_Source material_:
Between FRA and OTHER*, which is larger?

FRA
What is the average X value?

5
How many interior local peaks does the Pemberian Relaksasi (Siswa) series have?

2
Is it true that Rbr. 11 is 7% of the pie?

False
==
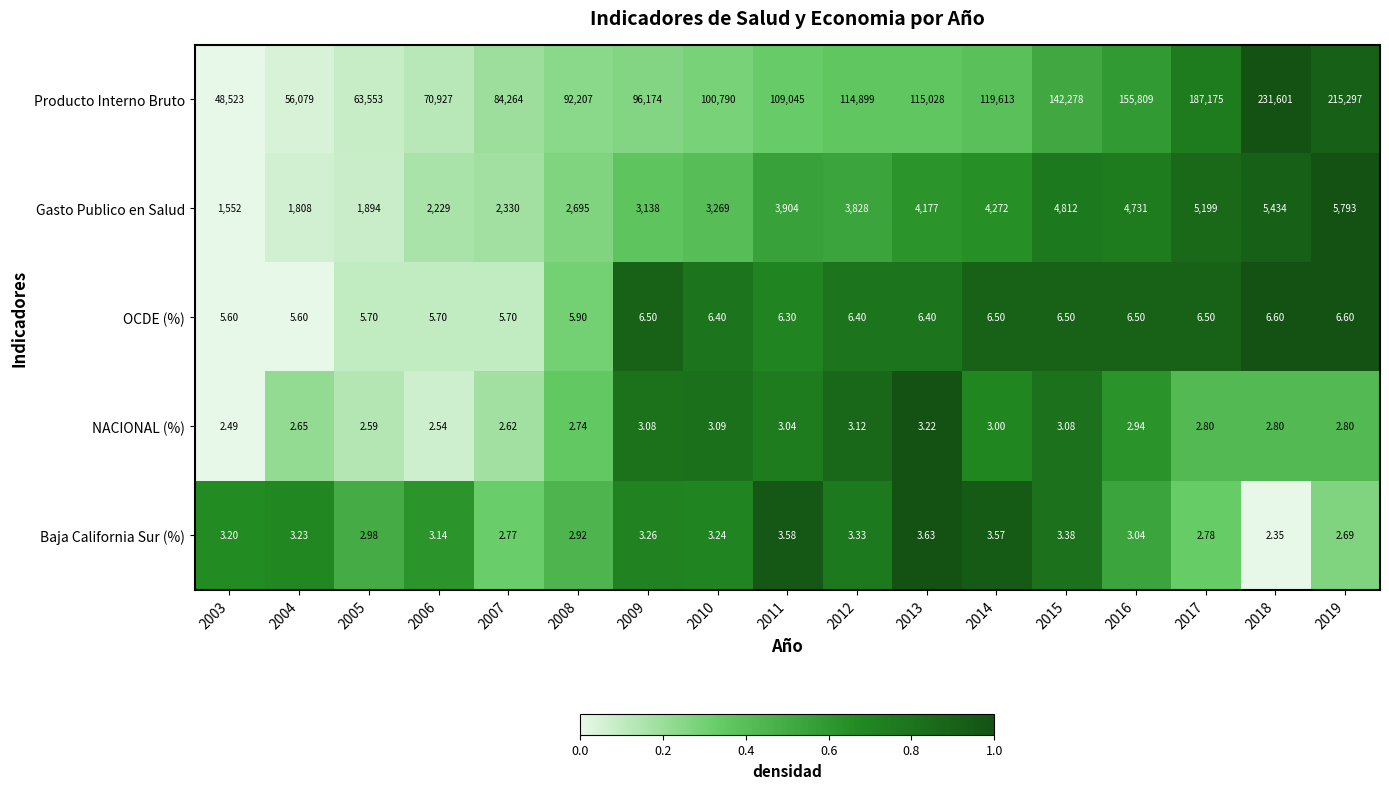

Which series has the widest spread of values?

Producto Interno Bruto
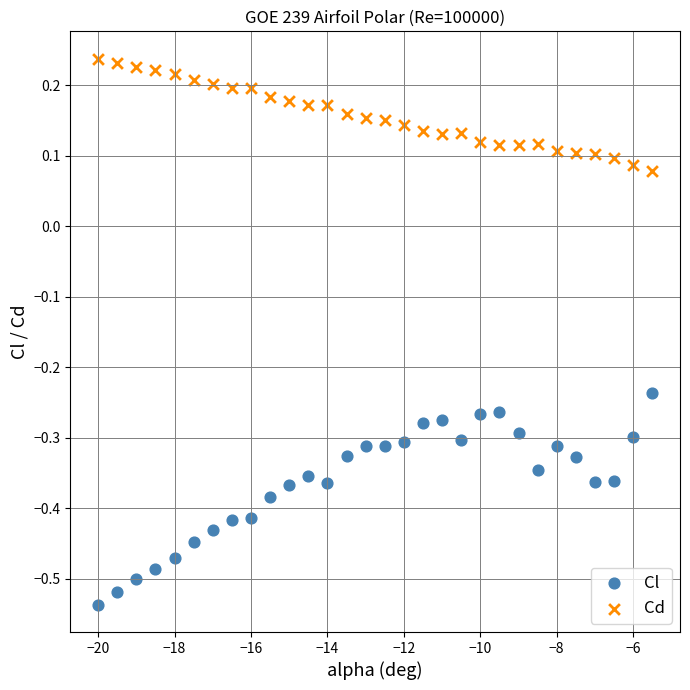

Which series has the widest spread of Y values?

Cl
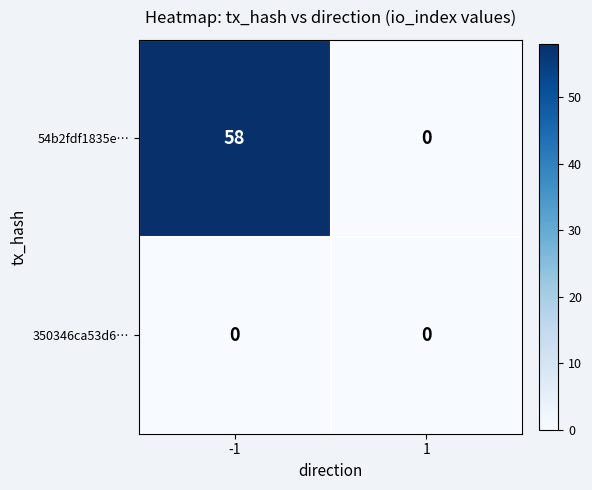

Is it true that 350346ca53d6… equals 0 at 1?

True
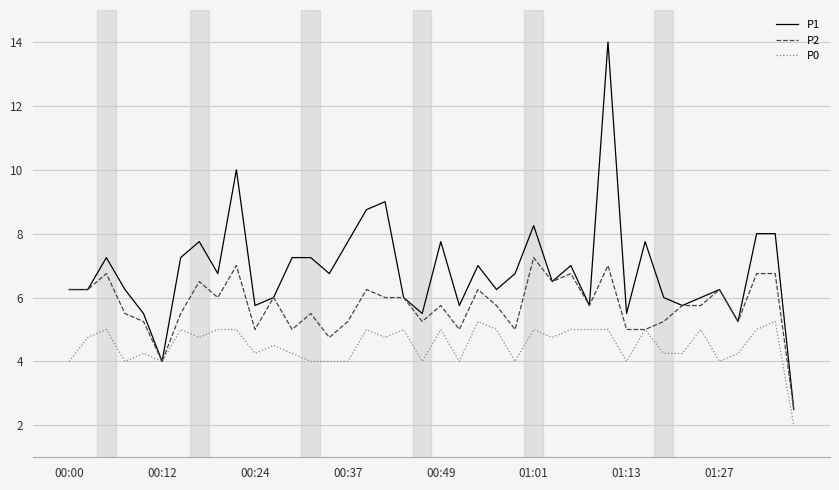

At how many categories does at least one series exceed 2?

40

_Problem requirements_:
Please reproduce the part of the entries that opens with the line containing "Between FRA and OTHER*, which is larger?" and closes with the line containing "Is it true that Rbr. 11 is 7% of the pie?", keeping every line word for word.

_Response_:
Between FRA and OTHER*, which is larger?

FRA
What is the average X value?

5
How many interior local peaks does the Pemberian Relaksasi (Siswa) series have?

2
Is it true that Rbr. 11 is 7% of the pie?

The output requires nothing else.